THE BREAKFAST CROWD has cleared out, and only the regulars remain at Nate ’n’ Al’s. There is the ring of silverware in the kitchen and the sound of laughter in back, where the boys are still talking about Brooklyn. Dishes are scattered across the table. Here and there a scrap of bagel or a strip of lox catches the sun. Grease pools at the edges of plates. The waitress, Kaye, has come twice to clear the table and has twice been waved away. “Get outta here,” says Asher, holding up a hand. No one will admit the meal is over. Herbie is still picking, coming up with strange food combinations. For Herbie, any collection of plates is a buffet.
“What the hell,” says Larry. “French toast and white fish?”
“It mixes in the stomach,” says Herbie. “Mind over matter.”
Asher undoes a button in his pants, and Larry is already talking about lunch. Sid asks for the check. “Okay,” he says, standing. “Let’s break outta this joint.”
The men walk slowly toward the register, knuckles dragging on tabletops. Eyes follow them through the room. Each man grabs a toothpick. On the street they are men with toothpick mouths, patting their bellies. They have come to prize comfort and all day long walk around like Mafia dons, in bright-colored sweatsuits. At night they go to dinner in silky Hawaiian shirts decorated with fish or race cars or flowers.
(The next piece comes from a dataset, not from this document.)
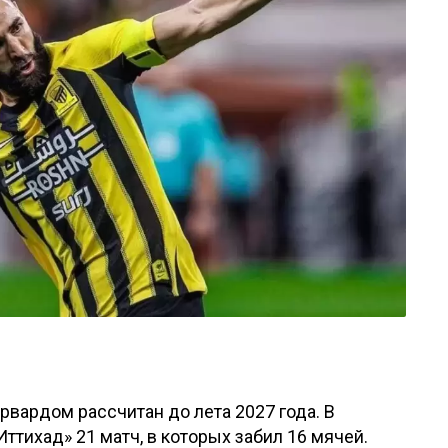
рвардом рассчитан до лета 2027 года. В
ттихад» 21 матч, в которых забил 16 мячей.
It’s as if they passed right from the short pants of their youth, to the uniforms of their young adulthood, to three-thousand-dollar, made-for-me-special-in-Hong-Kong suits, straight out to John Gotti at the Ravenite Club—the comfort-all-the-time look you get only with a truly tacky sweatsuit. They look up Beverly Drive to Wilshire, cars streaming by, all those suckers off to work. Ahead of them lie at least ten more good years, meals, vacations, sprees. They are like the gangsters had the gangsters done like Lepke said and stayed out of town. The story of their lives is, after all, an expatriate story, men who have settled far from home, who talk of the past because the past tells them who they are. Just before everyone goes their separate ways, Sid smiles and says, “Same time tomorrow. Last one through the door, pays.”